Why I Wrote #IfJobHadTwitter

With the release of our new book this month, I've been asked many times why I wrote the book. 

There are many reasons why. To begin with, just look at what is going on in our society today in America. We must address the obvious hardship, suffering, loss, and injustice in our world. And help the younger generation to level what is going on in their lives. So, here are a few reasons why I wrote the book.

1. Because God prompted me to do this - Just two weeks before Jane was diagnosed with cancer, God prompted me to read the Book of Job in the Old Testament. Contrary to popular opinion, the story of Job is really a beautiful narrative of gain, loss, and gain. Out of this reading came the idea of writing a book about what Job would say to millennials today about hardship, suffering, and pain. Because he lived it and won. When God gave back to Job double what was taken.

The lesson here: Remember, there is both good and bad in every story. While reading the story of Job, did you miss the recovery? Have you always gotten stuck on the problem and missed the answer? There is always grace in every story. When God is writing the verse and the lines, you have to read the story all the way to the end.

2. For all of the young people who have told me, ‘it isn’t fair’ - We all have to understand that life isn't 'fair'. I really wanted to model to young people that stuff happens; so how can we level all of the bad things that happen to us? In the book, I address many stories of teens across the country who had their own stories of hardship. By introducing these stories to the reader, I wanted to give more inspiration and resource on how to navigate hardship, suffering, and pain. Not how to avoid it.

The lesson here: Remember this very important point - that life isn't fair. In fact, you don't want fair (or what you deserve). That you are not the only person who is going through hardship. And because others have gone through it successfully, then you can. As the Chinese proverb says, 'Don't be the person that complains about suffering as though it only belongs to them.'

3. To prove that hardship, suffering, and loss are not always your enemy - We are okay with hardship in athletics, farming, and soldiers. Why would we not allow it in our lives? In so many settings of culture it is normal. Athletes embrace the idea of 'No pain-No gain' in the weight room. Farmers live in the reality that unless a grain of wheat falls into the ground and dies, it will not bear fruit. And soldiers understand that if they do not go through the rigors of 'basic training', it might cost them their life in service.

The lesson here: Hardship can be a great trainer and shaper of character and integrity. Hardship is not always an enemy to fight against. Instead, we should embrace the resistance or the difficulty and learn to use it for a purpose. If we do not use hardship for a purpose then we may have to go through it again!

4. So that you will grow up to become a king or a queen and slay dragons of your own - There are some things that can only take place through the process of difficulty. Professional sporting Championships, becoming a Fortune 500 Company, or having a great test on a final exam. Maturity is the result of discipline. Spiritual formation is a result of discipline. And watching people grow into stature is a beautiful thing.

The lesson here: Princes and Princesses are born into royalty. But they are made into authority. And that process takes place through a lot of adversity. As Youth Leaders, it is not our responsibility to raise Princes and Princesses, it is our responsibility to raise Kings and Queens. 

A Magnum Opus 

It is important that one generation takes the responsibility to raise the next generation. That has always been my passion. Why? Because the PRINCIPLES of one generation become the PRACTICES of the next. So we must look adversity in the face and level the playing field.
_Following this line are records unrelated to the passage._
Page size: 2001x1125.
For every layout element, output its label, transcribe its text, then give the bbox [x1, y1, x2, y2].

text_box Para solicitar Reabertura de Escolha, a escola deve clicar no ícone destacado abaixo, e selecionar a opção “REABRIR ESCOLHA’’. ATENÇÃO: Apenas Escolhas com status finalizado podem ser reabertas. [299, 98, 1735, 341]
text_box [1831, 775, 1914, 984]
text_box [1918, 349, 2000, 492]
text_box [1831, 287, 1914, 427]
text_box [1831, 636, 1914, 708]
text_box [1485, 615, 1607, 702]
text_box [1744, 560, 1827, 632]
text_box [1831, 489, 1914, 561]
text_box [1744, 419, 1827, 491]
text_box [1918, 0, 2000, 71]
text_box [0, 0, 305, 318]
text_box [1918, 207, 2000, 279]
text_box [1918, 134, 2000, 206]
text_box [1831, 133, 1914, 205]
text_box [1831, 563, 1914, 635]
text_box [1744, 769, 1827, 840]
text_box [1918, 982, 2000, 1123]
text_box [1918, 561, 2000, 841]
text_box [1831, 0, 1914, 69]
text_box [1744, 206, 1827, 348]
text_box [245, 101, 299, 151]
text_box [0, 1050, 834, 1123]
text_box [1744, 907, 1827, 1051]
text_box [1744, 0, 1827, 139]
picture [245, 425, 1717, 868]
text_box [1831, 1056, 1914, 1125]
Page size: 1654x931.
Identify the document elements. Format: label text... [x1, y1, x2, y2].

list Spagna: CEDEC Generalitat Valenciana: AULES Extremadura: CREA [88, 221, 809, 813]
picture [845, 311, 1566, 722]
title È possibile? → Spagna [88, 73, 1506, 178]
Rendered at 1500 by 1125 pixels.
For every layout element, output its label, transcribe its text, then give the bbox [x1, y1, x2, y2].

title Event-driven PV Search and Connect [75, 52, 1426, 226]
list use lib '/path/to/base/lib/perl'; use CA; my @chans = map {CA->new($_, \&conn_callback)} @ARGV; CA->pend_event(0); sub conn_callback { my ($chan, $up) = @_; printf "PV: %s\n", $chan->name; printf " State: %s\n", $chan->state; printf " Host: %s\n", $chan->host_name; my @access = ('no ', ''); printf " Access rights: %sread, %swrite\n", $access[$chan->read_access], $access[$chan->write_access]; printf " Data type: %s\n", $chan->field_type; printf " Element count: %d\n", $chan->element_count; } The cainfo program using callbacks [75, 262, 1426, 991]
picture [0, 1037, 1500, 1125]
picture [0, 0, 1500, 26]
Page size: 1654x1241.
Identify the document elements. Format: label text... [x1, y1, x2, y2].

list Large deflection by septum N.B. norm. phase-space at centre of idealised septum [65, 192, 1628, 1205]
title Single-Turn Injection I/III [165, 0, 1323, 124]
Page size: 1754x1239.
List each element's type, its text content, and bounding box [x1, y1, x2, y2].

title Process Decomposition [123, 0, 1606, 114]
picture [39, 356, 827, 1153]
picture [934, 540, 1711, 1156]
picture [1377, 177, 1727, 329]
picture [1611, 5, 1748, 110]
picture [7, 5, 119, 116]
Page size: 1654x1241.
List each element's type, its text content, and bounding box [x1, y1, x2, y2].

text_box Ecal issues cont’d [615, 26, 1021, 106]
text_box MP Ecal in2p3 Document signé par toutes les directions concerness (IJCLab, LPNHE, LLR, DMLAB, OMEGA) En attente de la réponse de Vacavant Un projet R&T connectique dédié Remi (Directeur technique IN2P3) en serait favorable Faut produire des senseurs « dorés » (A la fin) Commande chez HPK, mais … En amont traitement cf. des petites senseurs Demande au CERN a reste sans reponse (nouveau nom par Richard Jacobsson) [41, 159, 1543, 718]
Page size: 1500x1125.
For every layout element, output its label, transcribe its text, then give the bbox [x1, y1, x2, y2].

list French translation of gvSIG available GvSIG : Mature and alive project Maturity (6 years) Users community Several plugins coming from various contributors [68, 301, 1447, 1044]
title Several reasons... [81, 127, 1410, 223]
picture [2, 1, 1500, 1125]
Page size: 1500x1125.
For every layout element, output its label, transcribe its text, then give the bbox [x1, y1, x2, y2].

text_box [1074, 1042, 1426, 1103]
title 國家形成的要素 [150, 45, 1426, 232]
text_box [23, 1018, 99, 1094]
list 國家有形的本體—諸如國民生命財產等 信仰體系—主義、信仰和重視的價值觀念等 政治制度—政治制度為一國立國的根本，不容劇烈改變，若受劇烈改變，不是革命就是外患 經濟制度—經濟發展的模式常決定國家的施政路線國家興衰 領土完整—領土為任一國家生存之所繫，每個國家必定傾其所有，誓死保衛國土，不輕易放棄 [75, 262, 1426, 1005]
I speak with young people every day and hear so many stories of tragedy and loss, of chaos and drama. One thing I have always tried to get teenagers to see is that God always has a purpose in everything under the sun as it relates to us. He can turn our mess into His message and He can take our chaos and throw it on His canvass and create a masterpiece. 

The Magnus Opus is just that. An artist's greatest work. Since hardship and trial are part of Christianity and scripture, why are we so upset about hardship and trial in Christians and culture? Do we not think that God can create a message out of our mess? Maybe you have lost a friend, family member, you are sick, or maybe you have lost your integrity. Whatever it is, don’t forget that as long as the story is still being written, there will be a gain in the end. A Magnus Opus is the perfect work of an artist. The pinnacle. And God always works in addition and not subtraction.